2: Just whose dumpster was that?
HP has already been soiled over the tactics used in its investigation, but the latest wrinkle was the disclosure that HP's outside investigators may have gone through certain individuals' trash.

Holston said Friday that Morgan, Lewis has evidence that "third party investigators may have conducted a search of individuals' trash" in February 2006. "However, at this time, we do not know who the targets of these efforts were," he said.

HP representatives have declined to say whose bins may have been raided or how many people's cans were overturned.

3: How did Hurd miss the details of the investigation?
Hurd characterized the investigation as one that was well-meaning, but that eventually went astray. "What began as an investigation with the best intentions has ended up turning in a direction we could not have possibly anticipated," he said.

That point is far from settled, however, particularly since Hurd was notified about several key elements of the probe, and regular updates were provided to Dunn and, according to Holston, "to a lesser extent, to (general counsel) Ann Baskins."

Hurd said Friday that he "attended a brief portion of a meeting" that covered the results of the first phase of the leak probe. As for the second phase, he said he got a draft report summarizing the second phase of the company's leak investigation, but did not read it. He also said he attended a March meeting "at which a verbal summary of the second phase of the investigation was provided."

Also, he said he approved the notion and content of a fake e-mail sent to a News.com reporter, but not the tracer technology that could have allowed the company to see who opened the attachment.

4: Who received Fred Adler's warning?
According to The Wall Street Journal, HP security worker Fred Adler sent a warning to others at the company that the pretexting could be illegal. The Journal article does not say who at HP got that e-mail. Neither Hurd nor Holston addressed that matter on Friday.

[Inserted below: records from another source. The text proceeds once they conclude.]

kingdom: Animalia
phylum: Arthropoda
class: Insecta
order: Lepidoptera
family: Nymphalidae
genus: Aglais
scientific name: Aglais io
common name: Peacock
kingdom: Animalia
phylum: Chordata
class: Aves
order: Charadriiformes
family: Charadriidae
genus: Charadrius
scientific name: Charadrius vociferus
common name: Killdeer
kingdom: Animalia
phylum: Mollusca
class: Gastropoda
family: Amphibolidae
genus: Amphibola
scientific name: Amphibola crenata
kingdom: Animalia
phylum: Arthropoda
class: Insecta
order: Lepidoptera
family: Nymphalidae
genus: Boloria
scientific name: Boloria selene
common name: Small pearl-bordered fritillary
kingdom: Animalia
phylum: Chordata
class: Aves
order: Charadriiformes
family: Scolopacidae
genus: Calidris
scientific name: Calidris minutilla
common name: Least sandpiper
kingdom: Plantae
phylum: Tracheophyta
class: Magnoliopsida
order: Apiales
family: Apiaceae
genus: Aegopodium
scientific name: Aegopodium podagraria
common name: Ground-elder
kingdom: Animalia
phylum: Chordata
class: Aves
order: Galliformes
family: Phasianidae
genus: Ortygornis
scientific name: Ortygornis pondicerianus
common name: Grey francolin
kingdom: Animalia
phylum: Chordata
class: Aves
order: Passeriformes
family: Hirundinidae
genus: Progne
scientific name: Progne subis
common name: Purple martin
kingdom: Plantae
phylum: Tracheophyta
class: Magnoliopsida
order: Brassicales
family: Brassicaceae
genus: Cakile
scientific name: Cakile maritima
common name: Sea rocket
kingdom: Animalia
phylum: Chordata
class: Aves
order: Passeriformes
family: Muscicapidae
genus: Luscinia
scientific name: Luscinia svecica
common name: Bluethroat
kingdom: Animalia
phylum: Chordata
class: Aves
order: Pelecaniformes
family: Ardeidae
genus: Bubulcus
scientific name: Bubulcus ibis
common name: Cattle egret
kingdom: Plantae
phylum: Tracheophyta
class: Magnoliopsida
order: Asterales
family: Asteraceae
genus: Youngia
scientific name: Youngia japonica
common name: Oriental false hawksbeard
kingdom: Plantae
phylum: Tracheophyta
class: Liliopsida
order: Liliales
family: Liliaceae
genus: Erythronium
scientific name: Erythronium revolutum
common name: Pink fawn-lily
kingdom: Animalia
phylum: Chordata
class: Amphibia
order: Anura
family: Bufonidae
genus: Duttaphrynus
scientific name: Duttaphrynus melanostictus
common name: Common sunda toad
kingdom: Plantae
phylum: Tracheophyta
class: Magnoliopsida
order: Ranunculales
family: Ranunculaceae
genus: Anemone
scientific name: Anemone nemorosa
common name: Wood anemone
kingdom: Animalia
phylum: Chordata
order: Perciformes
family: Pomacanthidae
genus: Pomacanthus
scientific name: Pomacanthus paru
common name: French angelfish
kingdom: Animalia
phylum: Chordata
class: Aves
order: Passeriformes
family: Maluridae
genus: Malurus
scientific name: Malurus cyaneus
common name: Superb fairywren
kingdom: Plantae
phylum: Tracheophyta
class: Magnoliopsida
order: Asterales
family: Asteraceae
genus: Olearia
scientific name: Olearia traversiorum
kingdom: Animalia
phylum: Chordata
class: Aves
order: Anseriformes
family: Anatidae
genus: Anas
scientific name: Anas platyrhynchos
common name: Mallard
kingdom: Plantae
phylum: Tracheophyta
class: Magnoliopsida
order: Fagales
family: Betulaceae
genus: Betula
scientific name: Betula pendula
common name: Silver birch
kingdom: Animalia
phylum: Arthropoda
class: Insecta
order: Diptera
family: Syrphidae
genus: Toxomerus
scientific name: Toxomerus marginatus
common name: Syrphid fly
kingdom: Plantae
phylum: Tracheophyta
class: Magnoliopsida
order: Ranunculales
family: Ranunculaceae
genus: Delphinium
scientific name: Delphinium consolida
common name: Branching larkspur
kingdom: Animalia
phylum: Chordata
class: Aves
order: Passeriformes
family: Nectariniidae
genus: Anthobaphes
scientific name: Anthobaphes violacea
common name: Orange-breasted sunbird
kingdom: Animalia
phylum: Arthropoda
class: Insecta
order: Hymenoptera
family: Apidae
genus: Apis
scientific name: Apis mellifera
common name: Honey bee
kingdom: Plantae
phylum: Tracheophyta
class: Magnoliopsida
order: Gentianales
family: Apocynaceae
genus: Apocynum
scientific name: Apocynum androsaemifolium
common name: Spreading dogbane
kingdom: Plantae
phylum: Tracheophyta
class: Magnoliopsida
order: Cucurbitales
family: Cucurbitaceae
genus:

An HP representative did not immediately provide comment when asked who received Adler's message.

5: Are there more shoes to drop?
Morgan, Lewis has said it has more than 1 million pages of documents, many of which have yet to be reviewed. Hurd has said that there may be more details out there.

"I believe we now have a number of the substantial facts," he said. "Although there may be others, I am confident that we have a good understanding about what has transpired around the investigations."

There are ongoing criminal investigations by both federal and state authorities. And, although reporters did not get to ask questions last Friday, Congress will be able to press HP executives at Thursday's hearing.